Source records:
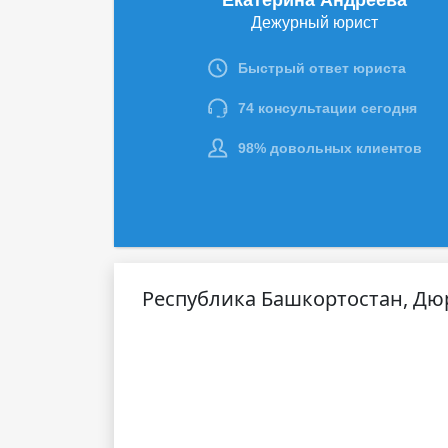
Республика Башкортостан, Дю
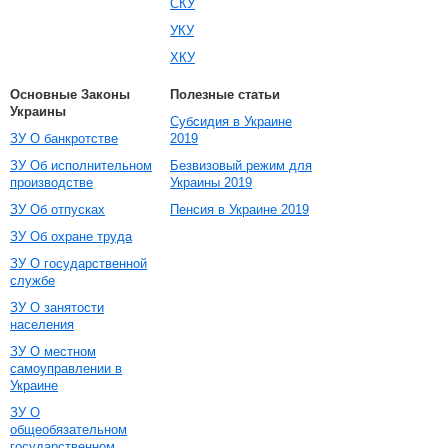
СКУ
УКУ
ХКУ
Основные Законы
Полезные статьи
Украины
Субсидия в Украине
ЗУ О банкротстве
2019
ЗУ Об исполнительном
Безвизовый режим для
производстве
Украины 2019
ЗУ Об отпусках
Пенсия в Украине 2019
ЗУ Об охране труда
ЗУ О государственной
службе
ЗУ О занятости
населения
ЗУ О местном
самоуправлении в
Украине
ЗУ О
общеобязательном
государственном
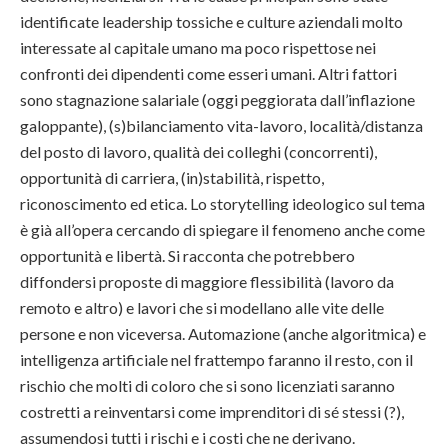
identificate leadership tossiche e culture aziendali molto
interessate al capitale umano ma poco rispettose nei
confronti dei dipendenti come esseri umani. Altri fattori
sono stagnazione salariale (oggi peggiorata dall’inflazione
galoppante), (s)bilanciamento vita-lavoro, località/distanza
del posto di lavoro, qualità dei colleghi (concorrenti),
opportunità di carriera, (in)stabilità, rispetto,
riconoscimento ed etica. Lo storytelling ideologico sul tema
è già all’opera cercando di spiegare il fenomeno anche come
opportunità e libertà. Si racconta che potrebbero
diffondersi proposte di maggiore flessibilità (lavoro da
remoto e altro) e lavori che si modellano alle vite delle
persone e non viceversa. Automazione (anche algoritmica) e
intelligenza artificiale nel frattempo faranno il resto, con il
rischio che molti di coloro che si sono licenziati saranno
costretti a reinventarsi come imprenditori di sé stessi (?),
assumendosi tutti i rischi e i costi che ne derivano.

*Job item:*
Give again the closing portion of the entries, from the line with "rischio che molti" through the last line. Keep it exact and add nothing.

*Solution to this problem:*
rischio che molti di coloro che si sono licenziati saranno
costretti a reinventarsi come imprenditori di sé stessi (?),
assumendosi tutti i rischi e i costi che ne derivano.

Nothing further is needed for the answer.